• _SOURCE PASSAGE_:
################
Over the past three years, beginning around 2019 and Hong Kong protests over a planned bill allowing extraditions to mainland China, the term “colonized” (殖人) arose as a way for Chinese internet users to criticize and belittle calls by Hong Kong protestors for greater democracy – this being seen as stemming from a lingering colonial mentality after more than a century of British rule in the territory.
By the summer and fall of 2019, protests in Hong Kong were growing increasingly tense and unruly, with protestors facing off against police firing tear gas and rubber bullets. On July 1, 2019, the anniversary of Hong Kong’s handover from the UK to China, protestors stormed the premises of the Legislative Council (LegCo), defacing the regional emblem of Hong Kong and spraying graffiti on the walls. Several weeks later, protestors defaced the entry to China’s Liaison Office in Hong Kong. Though many of the protests were peaceful, these acts in particular angered many Chinese online, and they were reported in the state media (which played up the “chaos”) as “absolutely intolerable.”
Articles like this one from Shanghai-based Guancha Syndicate (观察者网), a nationalist outlet whose unique selling point is anti-Western sentiment, portrayed Hong Kong protesters as “longing for colonialism” (恋殖) and as beholden to American interests.
################
Transcribed page contents
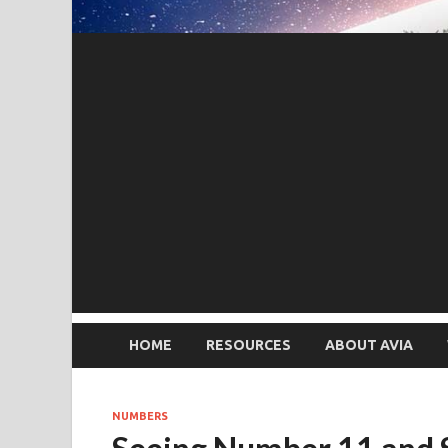
HOME
RESOURCES
ABOUT AVIA
NUMBERS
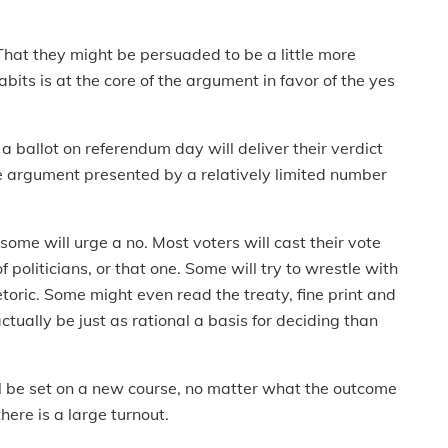
 That they might be persuaded to be a little more
bits is at the core of the argument in favor of the yes
 a ballot on referendum day will deliver their verdict
he argument presented by a relatively limited number
 some will urge a no. Most voters will cast their vote
politicians, or that one. Some will try to wrestle with
etoric. Some might even read the treaty, fine print and
actually be just as rational a basis for deciding than
ll be set on a new course, no matter what the outcome
there is a large turnout.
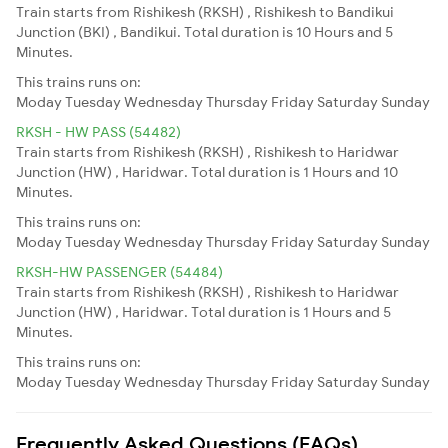
Train starts from Rishikesh (RKSH) , Rishikesh to Bandikui
Junction (BKI) , Bandikui. Total duration is 10 Hours and 5
Minutes.
This trains runs on:
Moday
Tuesday
Wednesday
Thursday
Friday
Saturday
Sunday
RKSH - HW PASS (54482)
Train starts from Rishikesh (RKSH) , Rishikesh to Haridwar
Junction (HW) , Haridwar. Total duration is 1 Hours and 10
Minutes.
This trains runs on:
Moday
Tuesday
Wednesday
Thursday
Friday
Saturday
Sunday
RKSH-HW PASSENGER (54484)
Train starts from Rishikesh (RKSH) , Rishikesh to Haridwar
Junction (HW) , Haridwar. Total duration is 1 Hours and 5
Minutes.
This trains runs on:
Moday
Tuesday
Wednesday
Thursday
Friday
Saturday
Sunday
Frequently Asked Questions (FAQs)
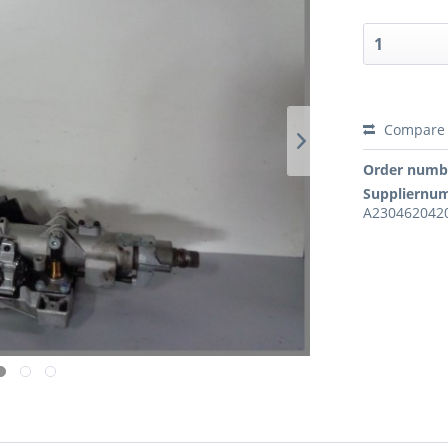
Compare
Order numb
Suppliernu
A2304620420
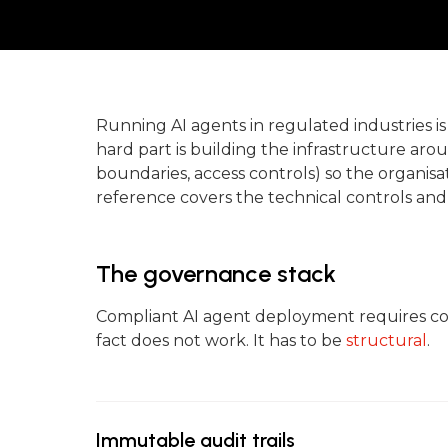
Running AI agents in regulated industries 
hard part is building the infrastructure ar
boundaries, access controls) so the organis
reference covers the technical controls and
The governance stack
Compliant AI agent deployment requires con
fact does not work. It has to be
structural
.
Immutable audit trails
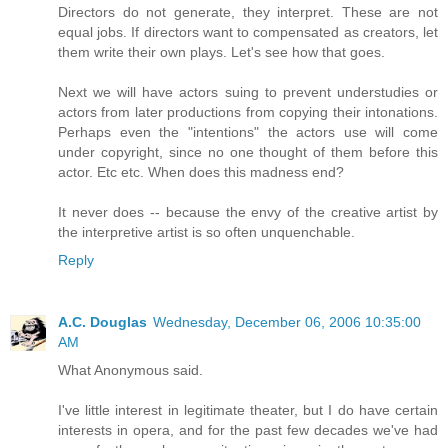
Directors do not generate, they interpret. These are not
equal jobs. If directors want to compensated as creators, let
them write their own plays. Let's see how that goes.
Next we will have actors suing to prevent understudies or
actors from later productions from copying their intonations.
Perhaps even the "intentions" the actors use will come
under copyright, since no one thought of them before this
actor. Etc etc. When does this madness end?
It never does -- because the envy of the creative artist by
the interpretive artist is so often unquenchable.
Reply
A.C. Douglas
Wednesday, December 06, 2006 10:35:00
AM
What Anonymous said.
I've little interest in legitimate theater, but I do have certain
interests in opera, and for the past few decades we've had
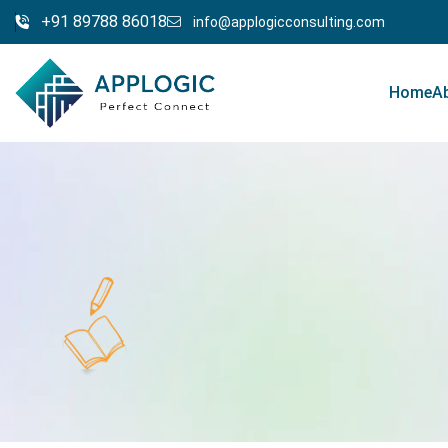
+91 89788 86018
info@applogicconsulting.com
Home
A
################
• _WORK ITEM 1_:
In the passage on the term "colonized," on what date did protestors storm the premises of the Legislative Council?
• _WORK ITEM 2_:
Render this sentence from the passage on the term "colonized" in Spanish: "Several weeks later, protestors defaced the entry to China's Liaison Office in Hong Kong."
• _WORK ITEM 3_:
Continue the passage on the term "colonized" from its final sentence.

• _EXPECTED ANSWER 1_:
July 1, 2019

• _EXPECTED ANSWER 2_:
Varias semanas después, los manifestantes desfiguraron la entrada de la Oficina de Enlace de China en Hong Kong.

• _EXPECTED ANSWER 3_:
Over the past two years, the term “colonized” has broadened further to include those who seem to fetishize Western values and Western cultural standards. In November 2021, Chinese fashion photographer Chen Man (陈漫), who has worked with numerous major fashion brands and magazines, was forced to apologize after a wave of online criticism of her most recent photoshoot for the French luxury brand Dior, which many people regarded as applying Western stereotypes of Asian, and especially Chinese, faces.
Chinese netizens vented their outrage towards Chen Man’s work, and even dug out a previous photoshoot of Chen’s called “Young Pioneers and the Three Gorges Dam” (少先队员与三峡大坝), which made use of the image and culture of the Young Pioneers, the mass youth organization for children aged six to 14 that is operated under the auspices of the Chinese Communist Youth League. Chen’s image showed young girls dancing in gossamer blue skirts atop the Three Gorges Dam, their hair tied up in bows.
Five or six years ago, this work, made in 2008, and other shoots by Chen Man were often celebrated in China’s media and online. But in the current political environment, characterized by both popular and state-driven nationalism, with laws against the defamation of official heroes and great sensitivity about the national image, works like Chen’s are less welcome.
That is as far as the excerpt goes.